This is the second in a follow-up series to “Whose advice can you trust?” The series defines and discusses the roles of Massachusetts professionals that are available as advisors to home buyers and sellers.
If you read last week’s blog, I hope that you read the unadulterated version of the disclosure that agents are required to give buyers or sellers at the first personal meeting with them to discuss a specific property.
There is also a “consumer fact sheet” worth reading although it doesn’t address “designated agency” which occurs when the agents for the buyer and seller within the same agency are designated by the manager or another agent (i.e. an agent that was holding an open house). Those agents represent their individual clients and the agency (typically represented by the broker or manager) acts as a dual agent.
On their disclosure forms, agencies that practice dual and designated agency indicate; “only the real estate agent listed below represents the consumer named in this form (designated seller or buyer agency). In this situation any firm or business listed above and other agents affiliated with the firm or business do not represent you and may represent another party in your real estate transaction.”

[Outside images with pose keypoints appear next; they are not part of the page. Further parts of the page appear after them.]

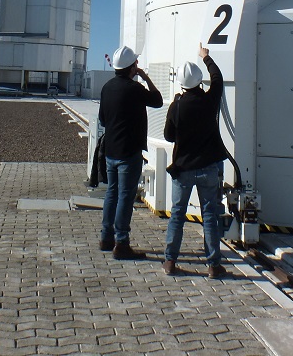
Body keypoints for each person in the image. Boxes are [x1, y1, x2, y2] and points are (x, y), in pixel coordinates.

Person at [161, 44, 228, 278]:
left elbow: (169, 136)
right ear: (200, 82)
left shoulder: (176, 106)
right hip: (208, 167)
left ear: (181, 83)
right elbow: (218, 79)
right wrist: (206, 58)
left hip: (183, 169)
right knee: (209, 215)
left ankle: (170, 262)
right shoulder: (210, 101)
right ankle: (213, 265)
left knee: (177, 215)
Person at [98, 45, 163, 260]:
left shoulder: (107, 87)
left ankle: (106, 238)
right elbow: (157, 100)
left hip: (111, 151)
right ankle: (122, 243)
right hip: (129, 153)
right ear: (132, 67)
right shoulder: (134, 89)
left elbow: (102, 120)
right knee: (125, 197)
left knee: (112, 193)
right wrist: (145, 78)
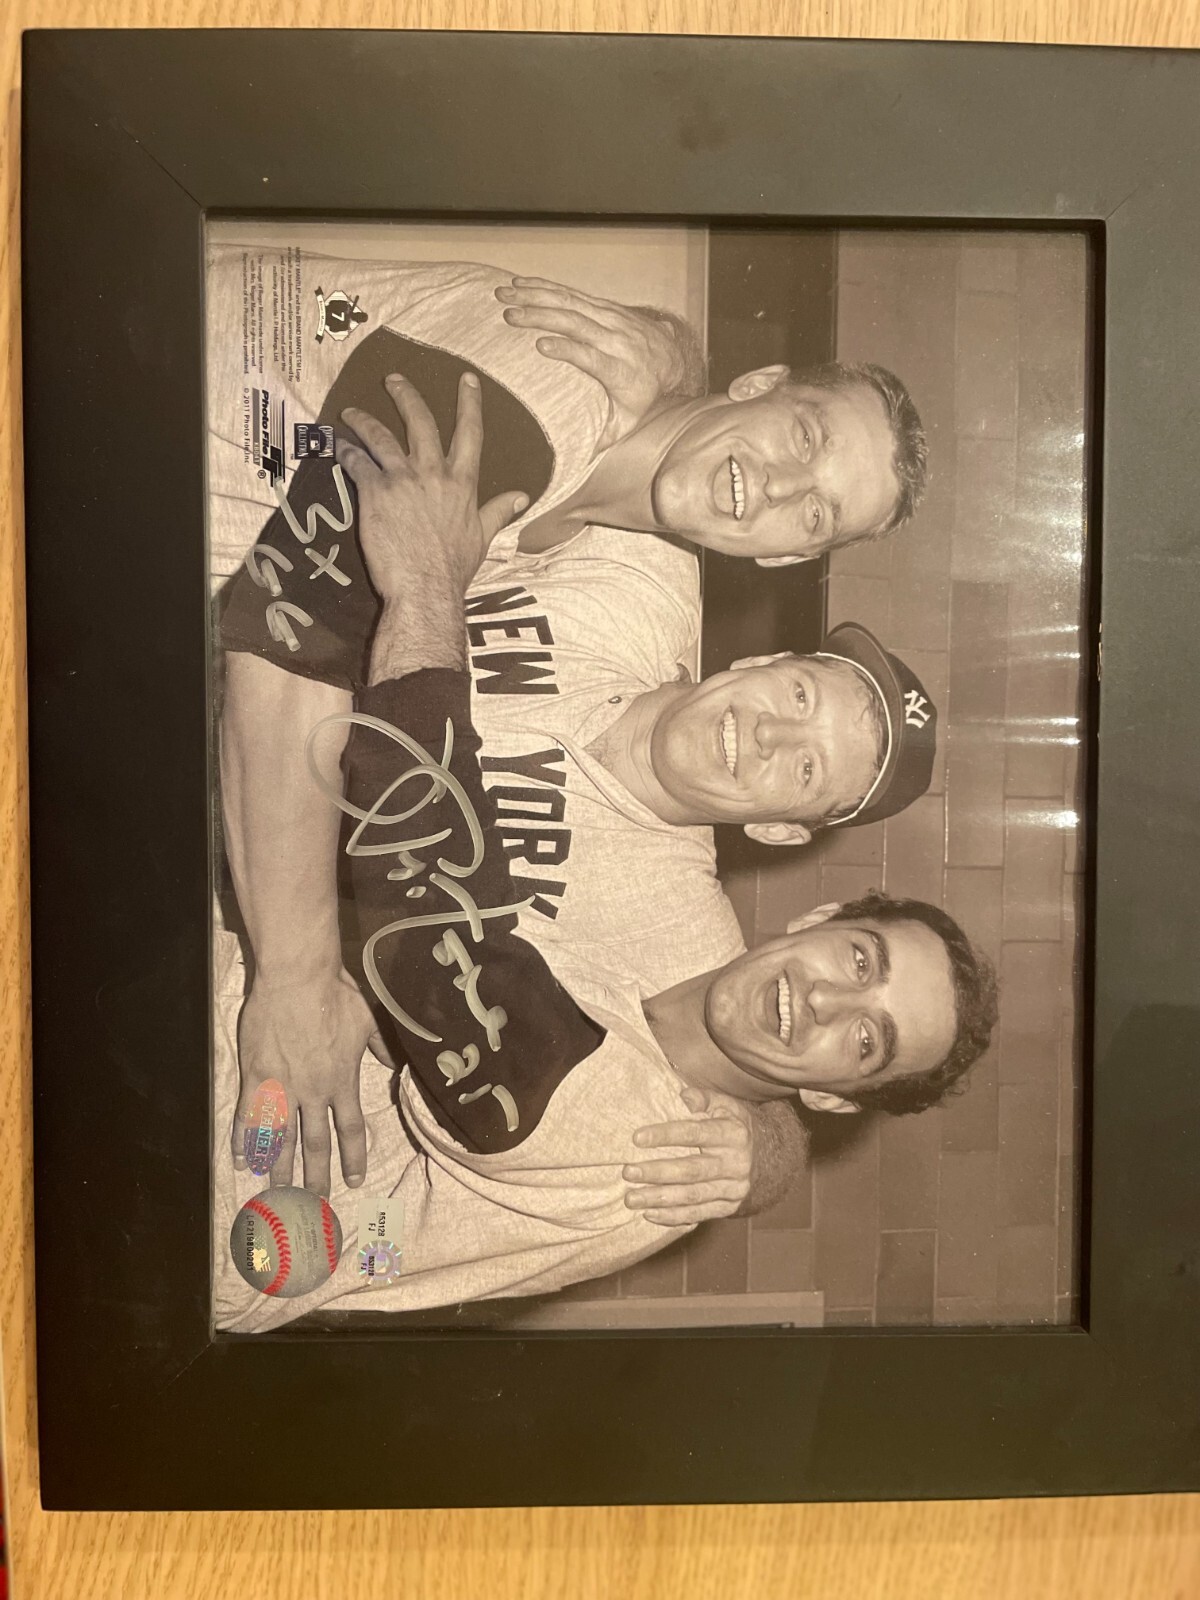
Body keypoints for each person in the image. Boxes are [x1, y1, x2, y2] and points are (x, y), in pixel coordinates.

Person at [214, 372, 995, 1335]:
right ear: (819, 918)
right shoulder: (637, 588)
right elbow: (646, 445)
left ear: (786, 835)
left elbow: (435, 953)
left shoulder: (669, 1131)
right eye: (799, 699)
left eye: (865, 1040)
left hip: (202, 1178)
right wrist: (670, 358)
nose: (767, 738)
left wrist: (424, 586)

Less than one percent of Massachusetts’ agencies practice either “exclusive agency” or “single agency”. “Exclusive buyer agencies” represent only buyers or only sellers ALL of the time. “Single party agencies” represent only one party (either the buyer(s) or seller(s) but never both in the same transaction. Their disclosures indicate “the real estate agent listed below, the real estate firm or business listed above and all other affiliated agents have the same relationship with the consumer named herein (seller or buyer agency, not designated agency).”
OK, enough technicalities, although they are important. Now that we know who agents can represent, the question becomes; what do they actually do? Past comments indicate that there’s confusion about the role(s) of agent(s) and what they should know.
In Massachusetts, if you engage an agent to represent your interests, that agent must provide you with:
undivided loyalty, reasonable care, disclosure, obedience to lawful instruction, confidentiality and accountability. The agent must put their buyer or seller client’s interests first and negotiate for the best price and terms for their client. Despite that, agents must still disclose “known material defects” in the real estate.
Consider that a seller’s agent that must be loyal to the client and keep the seller’s business confidential unless the seller permits disclosure. On the other hand, the agent must disclose “known material defects in the real estate”.
What do agents do when required to be loyal to their seller-clients and still disclose “material defects” that might hurt their seller-client? There are two schools of thought. The first is “when in doubt, disclose everything” to avoid a potential lawsuit later (not to mention being fair to buyers). The second is that “what you don’t know can’t hurt you”, so agents don’t ask, sellers don’t tell and buyers must get their own answers from inspections or their own research.
Some agents make it a point not to know and not to tell. Some avoid the issue by never being present. (They don’t come to showings, inspections or closings. Whether that’s to avoid potential disclosures, liability, or just laziness, I don’t know. It made discussing inspection issues that the agent had not seen very difficult and my clients almost walked away in frustration.) Some agents disclose everything and their sellers provide disclosure forms for their buyer’s signature.
What do you think the listing agent’s responsibilities are?
How do you think that “material defects” should be dealt with?
Do you think that there is a minimum threshold of responsibility, knowledge and disclosure that should be required of listing agents or should everything be handled on a case-by-case basis?